Resensi Buku "Madonna in a Fur Coat"
Penulis: Sabahattin Ali
Penerbit: Penguin Classics
Penerjemah: Maureen Freely dan Alexander Dawe
Bahasa: Inggris
....why is was not always through words that people sought each other out and came to understand each other, and why some poets went such lengths to seek out companions who could, like them, contemplate the beauties of nature in silence.
Thanks for breaking my heart Mr. Sabahattin Ali. HIKS.
One of my wishlist has been ticked off. Selain White Nights by Fyodor Dostoyevsky, Madonna in a Fur Coat juga salah satu buku klasik yang ngehype banget di media sosial. So saya pun tertarik untuk membacanya. Akhirnya saya bisa meminjam bukunya di Foreword Library beberapa waktu lalu.
In the first few pages of this book, it took me to unstoppable sobbing. It really broke my heart into pieces. Why does this life is so miserable for this dying old man who is lying on his death bed?
Vibes buku ini agak mirip dengan White Nights, apalagi ketika Maria Puder dan Raif Efendi berjalan malam hari menyusuri sudut kota Berlin. Mengingatkan aku ketika tokoh utama di White Nights dan Nastenka berjalan menyusuri sudut-sudut kota Moskow.
Jadi buku ini mengisahkan tentang Raif Efendi, seorang pria asal Turki yang tinggal di Berlin, Jerman.
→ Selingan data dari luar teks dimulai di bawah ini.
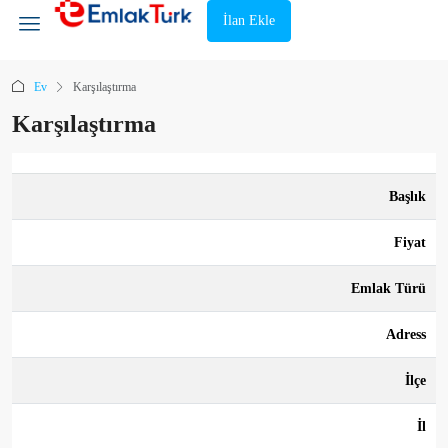
İlan Ekle
Ev
Karşılaştırma
Karşılaştırma
Başlık
Fiyat
Emlak Türü
Adress
İlçe
İl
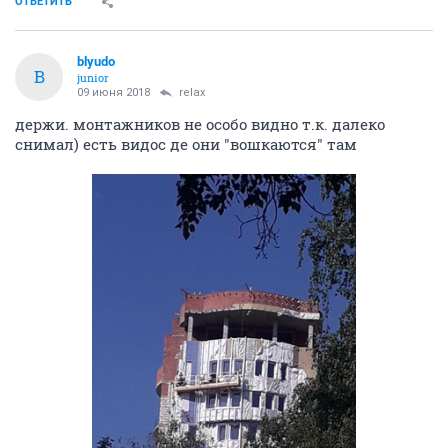
ОТВЕТИТЬ
blyudo
B
junior
09 июня 2018
relax
держи. монтажников не особо видно т.к. далеко
снимал) есть видос де они "вошкаются" там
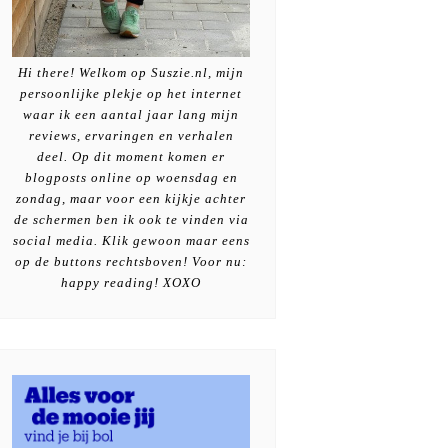
Hi there! Welkom op Suszie.nl, mijn
persoonlijke plekje op het internet
waar ik een aantal jaar lang mijn
reviews, ervaringen en verhalen
deel. Op dit moment komen er
blogposts online op woensdag en
zondag, maar voor een kijkje achter
de schermen ben ik ook te vinden via
social media. Klik gewoon maar eens
op de buttons rechtsboven! Voor nu:
happy reading! XOXO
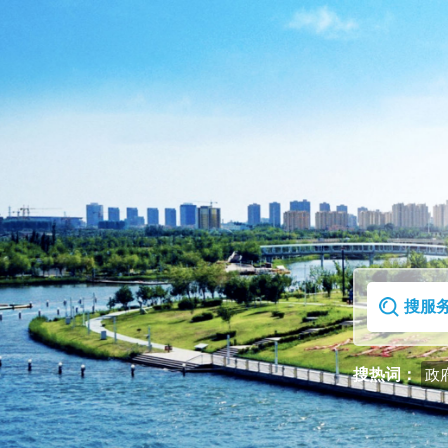
首页
走进克拉玛依区
搜热词：
政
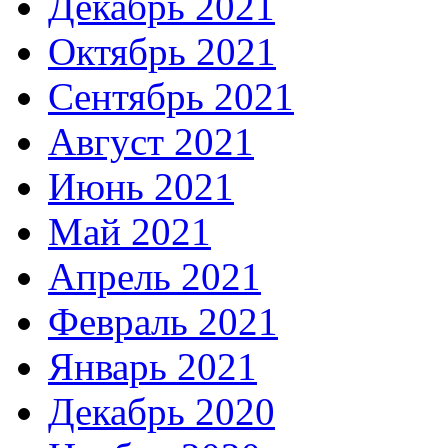
Декабрь 2021
Октябрь 2021
Сентябрь 2021
Август 2021
Июнь 2021
Май 2021
Апрель 2021
Февраль 2021
Январь 2021
Декабрь 2020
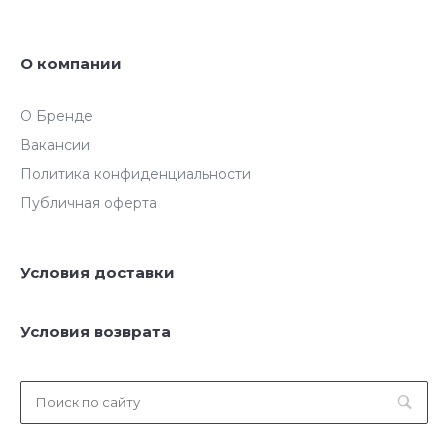
О компании
О Бренде
Вакансии
Политика конфиденциальности
Публичная оферта
Условия доставки
Условия возврата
Raif jatuh cinta sama seorang perempuan setelah melihat lukisan self-potrait perempuan bernama Maria Puder tersebut di pameran di sebuah galeri. Sejak saat itu, dia obsessed dengan perempuan tersebut dan berusaha mencari keberadaannya.
Kisah tersebut kemudian menjadi salah satu rahasia terbesar dalam hidup Raif Efendi yang tidak diketahui siapapun. Raif merasa seorang diri di dunia ini. Tidak ada satu orang pun yang menurut dia bisa dijadikan tempat bercerita without being judged or blamed. Setelah bertemu Maria di kehidupan nyata, dia merasa hanya Maria lah orang yang bisa memahami dia, tempat dia bisa membuka diri sepenuhnya dan satu-satunya orang yang dia percaya.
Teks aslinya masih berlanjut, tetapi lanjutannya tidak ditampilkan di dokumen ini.